Cuando el Anciano del Árbol vió que no podía disuadir de su propósito al joven viajero, metió la mano en un saco que llevaba colgado a la cintura y extrajo de él una bola de granito rojo ...
En este momento de su narración, Schehrazada vió aparecer la mañana, y se calló discretamente.

Y cuando llegó la 777ª noche

Ella dijo:
"... Cuando el Anciano del Árbol vió que no podía disuadir de su propósito al joven viajero, metió la mano en un saco que llevaba colgado de la cintura y extrajo de él una bola de granito rojo. Y ofreció esta bola al viajero, diciéndole: "Ella te conducirá donde tiene que conducirte. Monta a caballo y arrójala delante de ti. Rodará y tú la seguirás hasta el paraje en que se pare. Entonces echarás pie a tierra y atarás tu caballo por la brida a esta bola, y el animal no se moverá del sitio en que le dejes hasta tu vuelta. Y treparás a esa montaña cuya cima se divisa desde aquí. Y a tu paso verás por todas partes grandes piedras negras, y oirás voces que no son las voces de los torrentes ni  las de los vientos en los abismos, sino voces de Los de lo Invisible. Y te gritarán palabras que hielan la sangre de los hombres. Pero no las escuches. Porque si vuelves la cabeza, para mirar detrás de ti mientras te llaman tan pronto de cerca como de lejos, en el mismo instante te convertirás en una piedra negra semejante a las piedras negras de la montaña; pero si resistiendo a esa llamada llegas a la cima, encontrarás allí una jaula, y en la jaula al Pájaro que habla. Y le dirás «La zalema contigo, ¡oh Babul el-Hazar! ¿Dónde está el Árbol que canta? ¿Dónde está el Agua Color de Oro?» Y el Pájaro que habla te responderá: «¡Uassalam!"

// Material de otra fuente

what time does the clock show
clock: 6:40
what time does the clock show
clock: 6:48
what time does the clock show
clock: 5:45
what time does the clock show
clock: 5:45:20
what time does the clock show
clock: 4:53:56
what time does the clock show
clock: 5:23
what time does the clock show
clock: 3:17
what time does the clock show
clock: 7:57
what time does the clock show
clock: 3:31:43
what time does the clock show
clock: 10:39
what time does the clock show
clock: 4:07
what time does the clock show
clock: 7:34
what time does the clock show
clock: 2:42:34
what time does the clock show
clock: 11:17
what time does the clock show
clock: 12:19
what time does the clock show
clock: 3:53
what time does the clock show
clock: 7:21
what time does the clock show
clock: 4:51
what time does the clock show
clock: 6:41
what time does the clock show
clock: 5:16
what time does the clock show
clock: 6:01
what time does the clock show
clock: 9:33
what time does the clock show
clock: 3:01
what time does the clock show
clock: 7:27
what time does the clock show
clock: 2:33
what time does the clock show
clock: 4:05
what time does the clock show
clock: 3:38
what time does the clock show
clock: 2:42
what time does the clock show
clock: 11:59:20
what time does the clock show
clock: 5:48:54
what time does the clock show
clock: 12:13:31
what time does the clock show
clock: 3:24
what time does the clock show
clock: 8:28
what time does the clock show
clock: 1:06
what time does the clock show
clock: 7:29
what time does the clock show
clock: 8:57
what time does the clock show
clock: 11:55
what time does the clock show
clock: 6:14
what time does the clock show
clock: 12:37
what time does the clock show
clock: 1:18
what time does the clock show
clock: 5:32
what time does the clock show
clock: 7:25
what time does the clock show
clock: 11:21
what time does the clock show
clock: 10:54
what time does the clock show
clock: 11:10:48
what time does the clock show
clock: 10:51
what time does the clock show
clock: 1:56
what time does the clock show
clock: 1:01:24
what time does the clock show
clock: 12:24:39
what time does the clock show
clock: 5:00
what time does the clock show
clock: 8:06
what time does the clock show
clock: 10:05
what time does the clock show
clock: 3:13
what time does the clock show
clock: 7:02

Y tras de hablar así, el jeique lanzó un profundo suspiro. Y nada más.
Entonces Farid apresuróse a montar a caballo; y con todas sus fuerzas arrojó ante sí la bola. Y la bola de granito rojo rodó, rodó, rodó. Y al caballo de Farid, que era un relámpago entre los corredores, le costaba trabajo seguirla por entre las breñas que franqueaba, las zanjas que saltaba y los obstáculos que salvaba. Y continuó la bola rodando así, con una velocidad no interrumpida, hasta que tropezó con los primeros peñascos de la montaña. Entonces se detuvo.
Y el príncipe Farid se apeó del caballo, y enrolló la brida en la bola de granito. Y el caballo se inmovilizó sobre sus cuatro patas, y no se meneó más que si estuviese clavado al suelo.
Al punto el príncipe Farid comenzó a escalar la montaña. Y en un principio no oyó nada. Pero a medida que iba subiendo veía cubrirse el suelo de bloques de basalto negro que semejaban figuras humanas petrificadas. Y no sabía que eran los cuerpos de los jóvenes señores que le precedieron en aquellos lugares de desolación Y de pronto dejóse oír entre las rocas un grito, cual jamás en su vida lo había oído el príncipe, y que fue seguido de otros gritos, a derecha y a izquierda, que nada tenían de humano. Y no eran los aullidos de los vientos salvajes en las soledades, ni los mugidos de las aguas de los torrentes, ni el ruido de las cataratas que se despeñan en los abismos, pues eran las voces de Los de lo Invisible. Y decían unas: "¿Qué quieres? ¿Qué quieres?" Y decían otras: "¡Detenedle! ¡Matadle!" Y decían otras: "¡Empujadle! ¡Tiradle!" Y se burlaban de él otras, gritando: "¡Huy! ¡Huy! ¡Joven! ¡Joven! ¡Huy! ¡Huy! ¡Huy! ¡Ven! ¡Ven!"
Pero el príncipe Farid continuó subiendo constantemente, sin dejarse engañar por aquellas voces. Y tan numerosas y tan terribles hiciéronse las voces bien pronto, y su aliento le pasaba a veces tan cerca del rostro al joven, y resultaba tan espantoso aquel estrépito a derecha y a izquierda, por delante y por detrás, y eran tan amenazadoras, y tan apremiante hacíase su llamamiento, que, a pesar suyo el príncipe Farid tuvo una vacilación, y olvidando la advertencia del Anciano del Árbol, volvió la cabeza al sentir el aliento más fuerte de una de las veces. Y en el mismo momento resonó un espantoso aullido lanzado por millares de voces y seguido de un silencio prolongado. Y el príncipe Farid quedó convertido en piedra de basalto negro.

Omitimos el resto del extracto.